La riforma della giustizia del governo Meloni è ormai alle battute finali. "Credo che andrà in Consiglio dei ministri prima delle elezioni europee (in programma dal 6 al 9 di giugno, ndr)", ha rivelato ieri ai cronisti il ministro degli Esteri Antonio Tajani alla Camera. Ma sono in molti, già, a criticarla: non solo i magistrati, che si augurano che dopo la firma del capo dello Stato il Parlamento ne ripensi almeno delle parti, ma anche i collaboratori di giustizia, i "pentiti" di mafia come Luigi Bonaventura.
Ospite della tramissione "Crimini e criminologia" su Cusano Italia Tv, la scorsa domenica l'ex boss della 'ndrangheta Luigi Bonaventura, diventato collaboratore di giustizia nel lontano 2006, ha lanciato una vera e propria invettiva contro le norme introdotte nell'ordinamento italiano dal governo Meloni.
"Tutte queste leggi che stanno arrivando con la nuova riforma della giustizia stanno distruggendo la normativa antimafia voluta fortemente da Giovanni Falcone", ha dichiarato nel corso dell'intervista rilasciata a Fabio Camillacci e Gabriele Raho, spiegando che "per i collaboratori di giustizia non si vede la luce in fondo al tunnel".
"Come 'Associazione Sostenitori dei Collaboratori e Testimoni di Giustizia' (un'organizzazione no profit nata con l'obiettivo di favorire l'ingresso di nuove figure di questo tipo nei programmi di giustizia, ndr) abbiamo già presentato un documento in otto punti e ne abbiamo un altro da sottoporre alle istituzioni competenti. Troppe cose non vanno bene", ha aggiunto.
Innanzitutto, la nuova normativa sulle intercettazioni. "Sono state fatte a pezzi e rischiano di distruggere anche il sistema dei collaboratori di giustizia - secondo Bonaventura -. Rischiamo di arrivare a un punto in cui in Italia non si potrà più parlare di lotta alle mafie".
"Serve un sistema, una legge che sia garantista anche per il cittadino, perché quando il collaboratore di giustizia fallisce, fallisce tutto il sistema". Ciò a cui puntano - di comune accordo con le associazioni antimafia francesci e tedesche - è arrivare a "una normativa antimafia europea" - "perché la mafia non è solo un problema italiano" - che sia più attenta ai diritti di coloro che, mettendo a rischio la propria vita e la vita dei propri familiari, decidono di aiutare lo Stato.

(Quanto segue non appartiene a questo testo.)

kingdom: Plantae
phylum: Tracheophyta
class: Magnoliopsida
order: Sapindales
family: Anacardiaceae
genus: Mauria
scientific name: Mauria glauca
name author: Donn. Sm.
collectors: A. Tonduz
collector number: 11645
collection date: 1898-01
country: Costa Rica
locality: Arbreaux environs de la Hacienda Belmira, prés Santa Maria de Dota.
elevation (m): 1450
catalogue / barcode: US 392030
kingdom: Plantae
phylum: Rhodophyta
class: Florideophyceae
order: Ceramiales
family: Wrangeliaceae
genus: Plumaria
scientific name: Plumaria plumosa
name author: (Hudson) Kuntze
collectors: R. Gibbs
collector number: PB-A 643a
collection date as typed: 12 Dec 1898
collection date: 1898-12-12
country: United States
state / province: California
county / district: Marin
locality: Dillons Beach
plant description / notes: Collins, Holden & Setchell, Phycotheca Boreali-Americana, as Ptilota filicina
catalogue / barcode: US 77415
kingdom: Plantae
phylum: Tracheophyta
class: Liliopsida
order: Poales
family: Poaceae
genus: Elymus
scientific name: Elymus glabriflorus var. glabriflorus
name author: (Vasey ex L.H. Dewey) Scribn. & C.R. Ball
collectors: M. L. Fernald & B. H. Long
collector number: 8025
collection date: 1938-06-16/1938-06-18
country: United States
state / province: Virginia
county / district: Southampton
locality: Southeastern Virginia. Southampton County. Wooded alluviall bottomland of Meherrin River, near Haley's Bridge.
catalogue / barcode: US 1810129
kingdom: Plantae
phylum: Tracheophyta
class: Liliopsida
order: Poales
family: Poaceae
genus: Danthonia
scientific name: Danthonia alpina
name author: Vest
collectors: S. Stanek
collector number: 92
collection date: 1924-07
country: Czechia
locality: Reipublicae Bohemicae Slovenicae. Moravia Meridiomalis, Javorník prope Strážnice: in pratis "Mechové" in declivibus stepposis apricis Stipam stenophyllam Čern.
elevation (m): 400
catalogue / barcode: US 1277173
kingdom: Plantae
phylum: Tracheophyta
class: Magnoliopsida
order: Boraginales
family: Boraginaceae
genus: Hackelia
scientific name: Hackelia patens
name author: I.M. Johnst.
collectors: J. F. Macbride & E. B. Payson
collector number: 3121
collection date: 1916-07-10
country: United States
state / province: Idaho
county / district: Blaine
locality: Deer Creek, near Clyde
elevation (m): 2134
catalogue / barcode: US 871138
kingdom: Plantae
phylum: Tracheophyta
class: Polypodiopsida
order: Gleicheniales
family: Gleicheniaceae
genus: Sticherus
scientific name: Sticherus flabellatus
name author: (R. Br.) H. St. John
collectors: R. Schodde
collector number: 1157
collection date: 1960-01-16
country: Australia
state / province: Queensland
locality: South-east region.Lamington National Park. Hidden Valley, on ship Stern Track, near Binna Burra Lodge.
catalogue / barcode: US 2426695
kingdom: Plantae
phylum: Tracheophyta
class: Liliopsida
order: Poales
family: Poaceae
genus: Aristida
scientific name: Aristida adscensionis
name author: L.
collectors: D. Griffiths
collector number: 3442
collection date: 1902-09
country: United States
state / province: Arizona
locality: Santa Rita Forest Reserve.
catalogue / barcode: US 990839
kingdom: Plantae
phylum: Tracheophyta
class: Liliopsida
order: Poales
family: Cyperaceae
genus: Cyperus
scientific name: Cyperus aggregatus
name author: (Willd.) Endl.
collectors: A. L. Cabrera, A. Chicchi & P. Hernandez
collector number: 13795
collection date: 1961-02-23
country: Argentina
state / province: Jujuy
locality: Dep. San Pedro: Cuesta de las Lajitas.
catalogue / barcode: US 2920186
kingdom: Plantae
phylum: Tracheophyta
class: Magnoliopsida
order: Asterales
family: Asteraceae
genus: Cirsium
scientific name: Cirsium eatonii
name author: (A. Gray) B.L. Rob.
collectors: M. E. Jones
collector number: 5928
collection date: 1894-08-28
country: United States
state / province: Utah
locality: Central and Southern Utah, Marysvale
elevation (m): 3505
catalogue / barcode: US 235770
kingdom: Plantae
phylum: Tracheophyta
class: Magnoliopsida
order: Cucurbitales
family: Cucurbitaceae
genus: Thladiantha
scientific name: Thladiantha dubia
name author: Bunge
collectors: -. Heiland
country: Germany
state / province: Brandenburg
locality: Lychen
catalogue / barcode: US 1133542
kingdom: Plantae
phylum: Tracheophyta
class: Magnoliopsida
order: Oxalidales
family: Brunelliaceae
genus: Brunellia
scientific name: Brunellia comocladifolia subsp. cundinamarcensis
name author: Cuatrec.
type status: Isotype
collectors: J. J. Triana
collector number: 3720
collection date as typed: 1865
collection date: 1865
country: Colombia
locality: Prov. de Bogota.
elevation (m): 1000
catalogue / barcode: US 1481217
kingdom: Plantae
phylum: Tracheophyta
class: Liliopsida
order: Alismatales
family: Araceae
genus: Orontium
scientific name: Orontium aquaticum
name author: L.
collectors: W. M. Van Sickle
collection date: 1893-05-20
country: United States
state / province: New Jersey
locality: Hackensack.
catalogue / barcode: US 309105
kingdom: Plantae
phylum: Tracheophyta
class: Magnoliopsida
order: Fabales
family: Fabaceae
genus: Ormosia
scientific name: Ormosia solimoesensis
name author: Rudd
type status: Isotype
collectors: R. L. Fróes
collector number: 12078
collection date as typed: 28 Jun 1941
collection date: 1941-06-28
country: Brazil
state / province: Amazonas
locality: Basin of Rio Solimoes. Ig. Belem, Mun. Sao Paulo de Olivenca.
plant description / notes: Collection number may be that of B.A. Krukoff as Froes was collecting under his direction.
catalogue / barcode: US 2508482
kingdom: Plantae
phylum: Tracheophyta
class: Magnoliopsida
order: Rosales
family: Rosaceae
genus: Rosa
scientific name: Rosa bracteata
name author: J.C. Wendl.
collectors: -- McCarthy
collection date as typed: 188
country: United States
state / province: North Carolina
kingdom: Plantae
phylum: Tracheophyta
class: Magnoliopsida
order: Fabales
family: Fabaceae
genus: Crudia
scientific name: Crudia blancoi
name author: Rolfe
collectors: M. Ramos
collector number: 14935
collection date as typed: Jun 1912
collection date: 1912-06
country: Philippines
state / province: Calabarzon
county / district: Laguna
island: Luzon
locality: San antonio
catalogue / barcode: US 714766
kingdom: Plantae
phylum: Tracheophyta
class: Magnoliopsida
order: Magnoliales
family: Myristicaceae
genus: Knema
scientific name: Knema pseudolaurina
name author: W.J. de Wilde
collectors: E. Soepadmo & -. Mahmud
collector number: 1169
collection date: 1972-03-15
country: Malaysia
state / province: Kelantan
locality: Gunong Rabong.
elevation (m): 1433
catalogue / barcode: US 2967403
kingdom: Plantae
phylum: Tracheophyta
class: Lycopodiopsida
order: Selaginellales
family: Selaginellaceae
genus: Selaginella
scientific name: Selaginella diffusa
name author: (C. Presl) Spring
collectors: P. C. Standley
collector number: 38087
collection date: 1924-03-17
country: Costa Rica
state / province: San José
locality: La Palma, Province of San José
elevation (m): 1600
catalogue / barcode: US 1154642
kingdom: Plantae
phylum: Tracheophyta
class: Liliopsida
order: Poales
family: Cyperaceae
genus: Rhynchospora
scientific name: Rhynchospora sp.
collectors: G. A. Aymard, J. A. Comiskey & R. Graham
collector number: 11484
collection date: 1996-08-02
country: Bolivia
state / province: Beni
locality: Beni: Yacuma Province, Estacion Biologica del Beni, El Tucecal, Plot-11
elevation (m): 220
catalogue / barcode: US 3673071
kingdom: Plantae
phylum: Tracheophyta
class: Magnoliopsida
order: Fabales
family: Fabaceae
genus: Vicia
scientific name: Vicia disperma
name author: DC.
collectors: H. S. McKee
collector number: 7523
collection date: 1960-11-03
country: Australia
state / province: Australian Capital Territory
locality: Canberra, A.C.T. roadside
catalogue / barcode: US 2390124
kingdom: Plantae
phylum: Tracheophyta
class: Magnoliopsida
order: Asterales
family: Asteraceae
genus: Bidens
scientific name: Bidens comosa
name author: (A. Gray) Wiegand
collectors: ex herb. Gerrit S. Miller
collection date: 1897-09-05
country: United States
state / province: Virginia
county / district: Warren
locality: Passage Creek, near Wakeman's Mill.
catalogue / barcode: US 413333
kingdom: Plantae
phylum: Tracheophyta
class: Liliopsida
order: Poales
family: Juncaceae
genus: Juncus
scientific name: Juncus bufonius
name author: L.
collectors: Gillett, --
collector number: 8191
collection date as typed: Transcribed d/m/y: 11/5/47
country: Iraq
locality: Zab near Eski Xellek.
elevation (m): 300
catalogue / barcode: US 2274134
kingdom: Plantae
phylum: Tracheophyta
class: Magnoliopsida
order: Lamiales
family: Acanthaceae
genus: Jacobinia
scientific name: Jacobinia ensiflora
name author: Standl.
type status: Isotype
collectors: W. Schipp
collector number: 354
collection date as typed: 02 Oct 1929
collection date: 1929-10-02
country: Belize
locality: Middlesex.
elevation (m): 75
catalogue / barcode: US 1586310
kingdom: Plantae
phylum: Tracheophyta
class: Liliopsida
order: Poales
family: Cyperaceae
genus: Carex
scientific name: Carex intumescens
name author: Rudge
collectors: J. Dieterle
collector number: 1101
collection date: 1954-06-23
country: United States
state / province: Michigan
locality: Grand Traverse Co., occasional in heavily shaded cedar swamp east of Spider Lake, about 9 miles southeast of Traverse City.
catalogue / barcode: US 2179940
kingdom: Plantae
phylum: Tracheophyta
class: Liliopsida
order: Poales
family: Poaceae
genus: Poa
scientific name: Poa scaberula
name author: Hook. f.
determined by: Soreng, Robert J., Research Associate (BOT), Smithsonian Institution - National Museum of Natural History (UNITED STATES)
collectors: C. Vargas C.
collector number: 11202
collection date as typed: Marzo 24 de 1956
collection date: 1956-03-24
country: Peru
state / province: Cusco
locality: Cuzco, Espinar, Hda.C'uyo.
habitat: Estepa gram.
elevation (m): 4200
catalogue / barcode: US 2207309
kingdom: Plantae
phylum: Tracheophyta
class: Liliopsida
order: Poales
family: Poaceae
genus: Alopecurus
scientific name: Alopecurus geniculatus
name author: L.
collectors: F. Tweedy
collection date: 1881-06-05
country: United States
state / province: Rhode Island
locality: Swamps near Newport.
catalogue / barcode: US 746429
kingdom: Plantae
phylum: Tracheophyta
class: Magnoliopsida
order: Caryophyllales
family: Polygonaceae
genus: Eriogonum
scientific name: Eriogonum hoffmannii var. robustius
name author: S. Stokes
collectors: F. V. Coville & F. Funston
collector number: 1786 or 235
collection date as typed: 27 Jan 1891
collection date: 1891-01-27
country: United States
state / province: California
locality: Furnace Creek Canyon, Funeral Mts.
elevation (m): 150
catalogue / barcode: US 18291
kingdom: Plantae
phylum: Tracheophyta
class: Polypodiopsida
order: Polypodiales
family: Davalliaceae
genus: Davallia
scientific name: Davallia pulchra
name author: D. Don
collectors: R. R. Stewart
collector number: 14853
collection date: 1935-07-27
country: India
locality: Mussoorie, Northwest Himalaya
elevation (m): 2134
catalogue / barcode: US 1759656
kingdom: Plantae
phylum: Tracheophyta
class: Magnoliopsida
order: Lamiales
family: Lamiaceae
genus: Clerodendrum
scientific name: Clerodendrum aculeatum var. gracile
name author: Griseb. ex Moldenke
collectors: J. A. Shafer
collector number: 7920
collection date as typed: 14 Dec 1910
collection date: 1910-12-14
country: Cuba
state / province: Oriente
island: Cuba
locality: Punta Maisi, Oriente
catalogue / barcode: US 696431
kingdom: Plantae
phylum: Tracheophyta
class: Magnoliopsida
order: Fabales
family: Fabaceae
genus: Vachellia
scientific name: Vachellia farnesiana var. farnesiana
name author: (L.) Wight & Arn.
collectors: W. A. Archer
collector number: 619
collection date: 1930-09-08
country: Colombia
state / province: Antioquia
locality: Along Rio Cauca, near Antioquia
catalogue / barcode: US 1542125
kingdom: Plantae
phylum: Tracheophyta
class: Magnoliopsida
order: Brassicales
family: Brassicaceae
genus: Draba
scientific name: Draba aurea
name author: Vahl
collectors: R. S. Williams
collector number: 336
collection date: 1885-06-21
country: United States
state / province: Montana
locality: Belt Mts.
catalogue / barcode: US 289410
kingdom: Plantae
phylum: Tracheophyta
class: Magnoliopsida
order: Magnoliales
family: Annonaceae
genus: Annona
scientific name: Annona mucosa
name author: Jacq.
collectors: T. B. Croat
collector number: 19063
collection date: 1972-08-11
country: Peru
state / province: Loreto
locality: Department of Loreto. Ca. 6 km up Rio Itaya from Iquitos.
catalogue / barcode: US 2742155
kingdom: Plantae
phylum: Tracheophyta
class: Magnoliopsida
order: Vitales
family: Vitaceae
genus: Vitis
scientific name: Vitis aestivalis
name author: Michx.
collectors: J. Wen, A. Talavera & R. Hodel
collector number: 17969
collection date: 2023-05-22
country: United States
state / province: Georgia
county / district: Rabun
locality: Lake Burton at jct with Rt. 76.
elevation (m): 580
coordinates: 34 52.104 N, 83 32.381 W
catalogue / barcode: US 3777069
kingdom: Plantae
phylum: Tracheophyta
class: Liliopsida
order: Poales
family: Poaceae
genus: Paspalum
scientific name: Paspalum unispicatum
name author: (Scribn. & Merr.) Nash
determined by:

"Come insegnano le vicende di Leonardo Vitale e di Tommaso Buscetta i collaboratori di giustizia sono diventati una categoria non protetta" ha dichiarato ancora Bonaventura. "Con la nostra Associazione assistiamo i 4.000 familiari di circa mille collaboratori. La nostra è una vera e propria rivoluzione per i diritti fondamentali, tipo la possibilità per i nostri figli di studiare e di avere accesso al Sistema Sanitario Nazionale per le cure di cui hanno bisogno".
"Diritti esistenti già quando sottoscriviamo il contratto con lo Stato; poi però lo Stato non rispetta i patti. Così noi portiamo il doppio marchio: siamo infami per le mafie e semplici mafiosi pentiti per una società civile che civile non è. Siamo discriminati", ha concluso, spiegando di non riuscire a trovare lavoro proprio a causa dei pregiudizi che in Italia tutti nutrono nei suoi confronti per i suoi precedenti.
In pratica, secondo Bonaventura, la riforma non si starebbe concentrando sui punti focali del discorso della lotta alle mafie, lasciando solo chi come lui ha aiutato per anni gli inquirenti a disvelare meccanismi e comportamenti tipici della criminalità organizzata, permettendo di combatterla.